Kiran melirik ke atas meja, tepatnya buku yang dipegang bapaknya. Entah kebetulan atau tidak, ternyata Pak Budiarto tengah menatap Kiran dan seakan tahu jika putrinya penasaran dengan buku miliknya.

Buku sudah diletakkan di depan Kiran dan rasa penasaran yang luar biasa membuat Kiran membuka tiap lembar di sana. Tulisan latin orang dahulu, tertulis rapi  dan masih bisa terbaca. Kiran enggan membaca tulisan itu, ia menyodorkan kembali buku itu dengan sedikit kasar.

“Kak, kita pulang sekarang,” ajak Kiran yang sudah berdiri. Adit cukup terkejut melihat perubahan wajah Kiran yang kembali memerah karena menahan tangis.

Adit bergegas berpamitan karena Kiran sudah menunggu di luar. Perempuan itu berdiri membelakangi ketiga orang yang masih bertahan di pintu.

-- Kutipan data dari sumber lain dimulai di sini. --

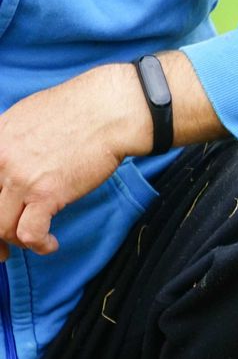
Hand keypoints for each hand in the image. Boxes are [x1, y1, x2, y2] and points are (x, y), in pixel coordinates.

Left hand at [0, 63, 149, 261]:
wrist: (106, 112)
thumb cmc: (76, 110)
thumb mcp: (24, 117)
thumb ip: (9, 142)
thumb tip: (10, 161)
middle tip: (4, 247)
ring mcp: (20, 178)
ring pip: (0, 226)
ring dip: (16, 242)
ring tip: (34, 241)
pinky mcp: (47, 194)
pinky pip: (30, 233)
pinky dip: (39, 245)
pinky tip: (51, 244)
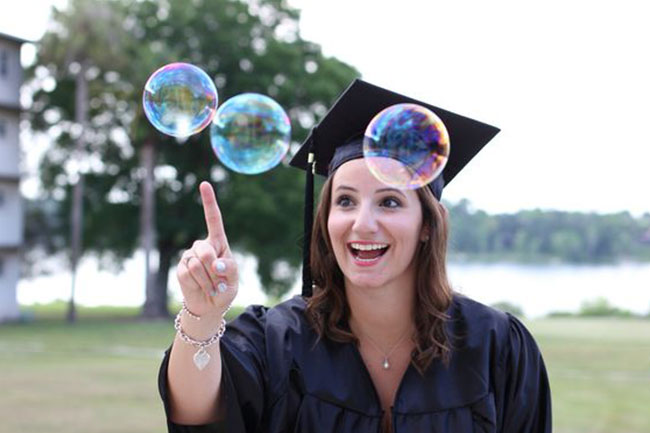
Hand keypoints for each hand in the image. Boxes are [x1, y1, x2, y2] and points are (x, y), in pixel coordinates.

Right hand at [176, 181, 238, 317]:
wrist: (208, 306)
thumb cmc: (224, 289)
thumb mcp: (234, 280)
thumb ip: (230, 269)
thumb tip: (215, 264)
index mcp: (218, 242)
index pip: (213, 219)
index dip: (209, 202)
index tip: (204, 184)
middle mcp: (202, 246)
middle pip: (205, 250)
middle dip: (213, 269)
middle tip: (219, 282)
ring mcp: (189, 256)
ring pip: (196, 264)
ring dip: (208, 280)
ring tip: (211, 286)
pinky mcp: (180, 268)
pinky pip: (188, 274)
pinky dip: (199, 284)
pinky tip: (201, 288)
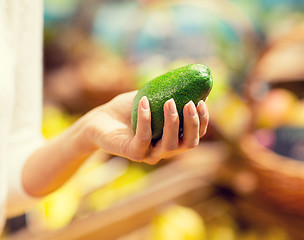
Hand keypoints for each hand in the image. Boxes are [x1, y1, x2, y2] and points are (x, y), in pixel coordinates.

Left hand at [87, 91, 208, 163]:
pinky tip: (144, 101)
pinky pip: (145, 138)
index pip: (195, 136)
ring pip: (170, 145)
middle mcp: (163, 150)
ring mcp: (148, 154)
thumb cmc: (127, 109)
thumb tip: (193, 82)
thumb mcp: (153, 99)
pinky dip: (146, 119)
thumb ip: (172, 94)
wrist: (100, 118)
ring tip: (169, 101)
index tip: (202, 102)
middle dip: (193, 124)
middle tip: (189, 103)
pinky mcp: (133, 152)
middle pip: (188, 144)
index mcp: (171, 139)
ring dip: (173, 122)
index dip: (202, 122)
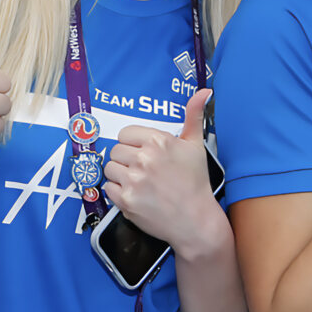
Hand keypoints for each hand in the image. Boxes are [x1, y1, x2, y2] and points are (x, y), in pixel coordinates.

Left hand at [104, 88, 225, 255]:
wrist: (196, 220)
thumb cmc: (196, 182)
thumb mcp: (196, 145)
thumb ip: (194, 116)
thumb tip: (204, 91)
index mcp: (158, 141)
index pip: (125, 133)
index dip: (133, 144)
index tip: (143, 154)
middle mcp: (144, 158)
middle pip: (115, 150)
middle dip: (126, 160)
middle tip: (142, 171)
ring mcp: (134, 180)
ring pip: (109, 169)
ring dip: (120, 176)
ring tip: (138, 183)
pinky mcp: (126, 200)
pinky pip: (107, 188)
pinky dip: (118, 193)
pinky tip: (135, 195)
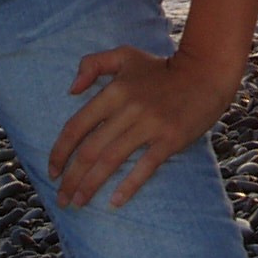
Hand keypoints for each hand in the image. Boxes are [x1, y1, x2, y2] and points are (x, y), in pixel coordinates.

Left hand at [50, 45, 237, 209]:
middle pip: (90, 150)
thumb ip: (92, 64)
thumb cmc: (161, 68)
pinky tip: (114, 202)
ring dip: (90, 185)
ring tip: (79, 202)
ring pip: (111, 161)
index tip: (52, 171)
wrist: (205, 73)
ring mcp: (150, 126)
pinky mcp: (170, 140)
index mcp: (114, 92)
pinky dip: (128, 187)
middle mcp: (128, 110)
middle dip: (71, 178)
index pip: (76, 126)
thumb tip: (71, 90)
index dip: (60, 152)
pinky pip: (145, 167)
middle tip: (62, 198)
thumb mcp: (124, 55)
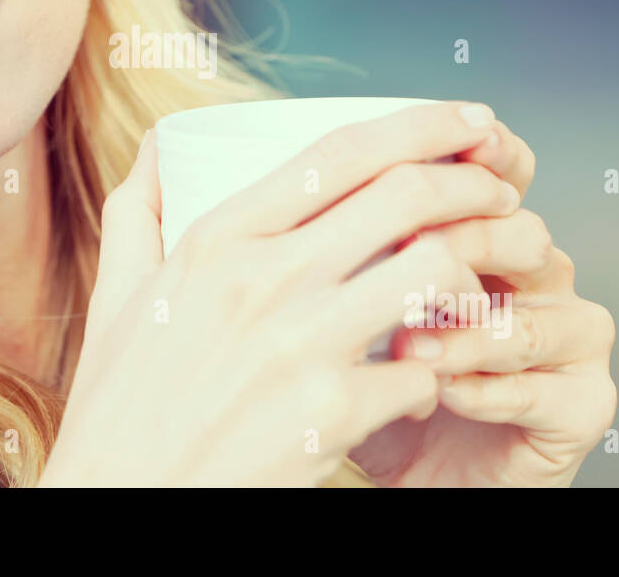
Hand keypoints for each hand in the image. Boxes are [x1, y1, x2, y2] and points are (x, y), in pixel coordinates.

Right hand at [41, 101, 516, 485]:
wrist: (118, 499)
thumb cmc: (119, 403)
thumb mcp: (118, 293)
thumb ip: (138, 211)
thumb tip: (155, 147)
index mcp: (216, 240)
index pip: (338, 153)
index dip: (421, 123)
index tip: (468, 119)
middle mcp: (261, 278)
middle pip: (405, 195)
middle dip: (474, 181)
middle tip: (500, 190)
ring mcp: (300, 345)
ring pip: (435, 271)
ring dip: (472, 273)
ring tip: (476, 284)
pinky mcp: (330, 414)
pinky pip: (422, 373)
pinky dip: (433, 374)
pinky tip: (419, 381)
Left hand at [346, 120, 617, 486]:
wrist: (419, 472)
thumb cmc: (391, 385)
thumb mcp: (363, 309)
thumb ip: (365, 254)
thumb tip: (339, 199)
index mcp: (495, 242)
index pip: (506, 180)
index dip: (488, 157)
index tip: (457, 141)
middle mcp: (543, 281)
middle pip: (524, 236)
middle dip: (463, 240)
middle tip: (407, 247)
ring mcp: (572, 341)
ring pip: (532, 316)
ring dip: (466, 329)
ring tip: (411, 342)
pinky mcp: (583, 404)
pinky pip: (542, 387)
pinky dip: (486, 388)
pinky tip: (444, 390)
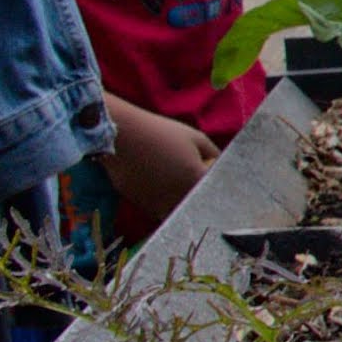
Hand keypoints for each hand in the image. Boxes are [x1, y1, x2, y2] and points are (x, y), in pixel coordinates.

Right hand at [102, 108, 215, 231]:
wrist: (120, 137)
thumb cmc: (161, 133)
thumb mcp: (196, 138)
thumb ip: (215, 154)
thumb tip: (220, 165)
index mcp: (196, 181)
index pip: (216, 185)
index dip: (211, 172)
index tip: (205, 161)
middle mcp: (179, 198)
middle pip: (198, 200)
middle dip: (198, 186)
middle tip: (186, 167)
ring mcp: (158, 205)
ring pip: (179, 208)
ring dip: (181, 196)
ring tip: (171, 173)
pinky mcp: (140, 205)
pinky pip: (159, 207)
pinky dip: (162, 198)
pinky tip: (156, 179)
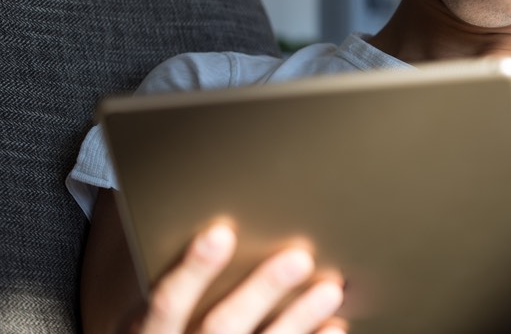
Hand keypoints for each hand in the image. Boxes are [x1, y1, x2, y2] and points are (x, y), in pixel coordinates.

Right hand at [135, 223, 345, 333]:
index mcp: (148, 332)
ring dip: (298, 319)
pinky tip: (333, 326)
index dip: (193, 270)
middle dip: (262, 290)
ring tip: (330, 289)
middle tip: (299, 258)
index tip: (219, 233)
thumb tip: (221, 217)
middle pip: (221, 325)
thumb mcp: (154, 311)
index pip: (165, 302)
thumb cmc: (169, 328)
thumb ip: (180, 276)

“Sebelum tutup usia, sekali lagi Bapak minta maaf, Nduk. Bagaimana pun Bapak tetap sayang sama kamu walaupun kamu sangat membenci Bapak. Namun, percayalah doa Bapak tak pernah putus untuk kamu sebagai penebus kesalahan Bapak selama ini,” tutur Pak Budiarto dibarengi air mata yang membasahi pipi.

Kiran melangkah tak peduli ucapan barusan, terserah mereka mau bilang apa tentang dirinya. Rasa ego masih menyelimuti dirinya, walaupun hati kecil menyuruhnya berbalik dan memanggil pria tua itu dengan sebutan Bapak.